Ducting influence becomes stronger as frequency drops. Below 3 MHz, the whole volume of the air acts as a waveguide to fill in the radar shadow and also reduces radar sensitivity above the duct zone. Ducting fills in the shadow zone, extends the distance of the clutter zone, and can create reflections for low PRF radar that are beyond the instrumented range.

== Limiting factors ==

===Shadow Zone===

Objects beyond Dh will be visible only if the height satisfies the following requirement:

$H_T > \frac{ \left( R_T - \sqrt{2 \times H \times R_e } \right)^2 }{2 \times R_e}$

where $H_T$ is the target height and $R_T$ is the target range.
Objects below this height are in the radar shadow.

===Clutter Zone===

The Clutter Zone is where radar energy is in the lowest several thousand feet of air. This extends to a distance of about 120% of the radar horizon.

There are a large number of reflectors on the ground at these elevation angles. Prevailing winds of about 15 mile/hour cause these reflectors to move, and this wind stirs up smaller objects into the air. This interference is called clutter.

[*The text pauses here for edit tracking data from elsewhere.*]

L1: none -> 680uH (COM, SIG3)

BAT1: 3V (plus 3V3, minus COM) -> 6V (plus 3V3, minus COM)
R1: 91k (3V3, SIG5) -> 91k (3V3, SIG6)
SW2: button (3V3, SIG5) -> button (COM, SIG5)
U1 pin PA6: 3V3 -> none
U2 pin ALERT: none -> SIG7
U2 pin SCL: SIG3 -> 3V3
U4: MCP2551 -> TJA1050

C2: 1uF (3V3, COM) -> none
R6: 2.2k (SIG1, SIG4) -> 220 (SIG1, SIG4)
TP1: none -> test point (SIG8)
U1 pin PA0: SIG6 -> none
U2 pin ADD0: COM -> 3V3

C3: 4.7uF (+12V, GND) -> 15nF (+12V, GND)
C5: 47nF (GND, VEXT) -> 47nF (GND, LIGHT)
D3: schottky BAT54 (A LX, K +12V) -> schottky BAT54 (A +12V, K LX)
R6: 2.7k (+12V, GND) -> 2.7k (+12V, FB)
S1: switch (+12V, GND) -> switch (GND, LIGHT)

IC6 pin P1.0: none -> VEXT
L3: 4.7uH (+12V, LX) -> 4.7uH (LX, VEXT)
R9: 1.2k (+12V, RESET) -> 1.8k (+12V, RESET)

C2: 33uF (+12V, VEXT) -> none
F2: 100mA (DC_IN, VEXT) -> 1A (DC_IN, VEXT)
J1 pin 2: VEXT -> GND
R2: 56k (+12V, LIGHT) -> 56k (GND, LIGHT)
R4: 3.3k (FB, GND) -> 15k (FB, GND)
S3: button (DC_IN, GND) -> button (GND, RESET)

The clutter zone includes the littoral zone and terrain when operating on or near land.

A beam $1^o$ wide will illuminate millions of square feet of surface by the time the radar pulse reaches 10 mi. Targets are generally much smaller, so will be masked by clutter. Clutter reflections can create unwanted false targets.

The antenna for radar with no signal processing clutter-reduction improvement is not normally aimed near the ground to avoid overwhelming computers and users.

Moving Target Indication (MTI) can reduce clutter by about 35 dB. This allows objects as small as 1,000 sqft to be detected. Prevailing wind and weather can degrade MTI performance, and MTI introduces blind velocities.

Pulse-Doppler radar can reduce clutter by over 60 dB, which can allow objects smaller than 1 sqft to be detected without overloading computers and users. Systems using pulse-Doppler signal processing with speed rejection set above the wind speed have no clutter zone. This means that the clear region extends all the way to the ground.

===Clear Region===

The Clear Region is the zone that begins several kilometers beyond the radar horizon at low elevation angles.

The clear region is also the zone above low elevation angles with clear skies.

There is no clear region in areas with weather and heavy biological activity (rain, snow, hail, high winds, and migration).

==Over-the-horizon==

A number of radar systems have been developed that allow detection of targets in the shadow zone. These systems are collectively known as over-the-horizon radars. Three systems are generally used; the most common uses the ionosphere as a reflector and beams the signal skyward and then listens for the tiny signals that are returned from the sky, others use a bistatic arrangement with distant antennas looking for objects that pass between them, and a small number of systems use "creeping waves" that travel into the shadow zone.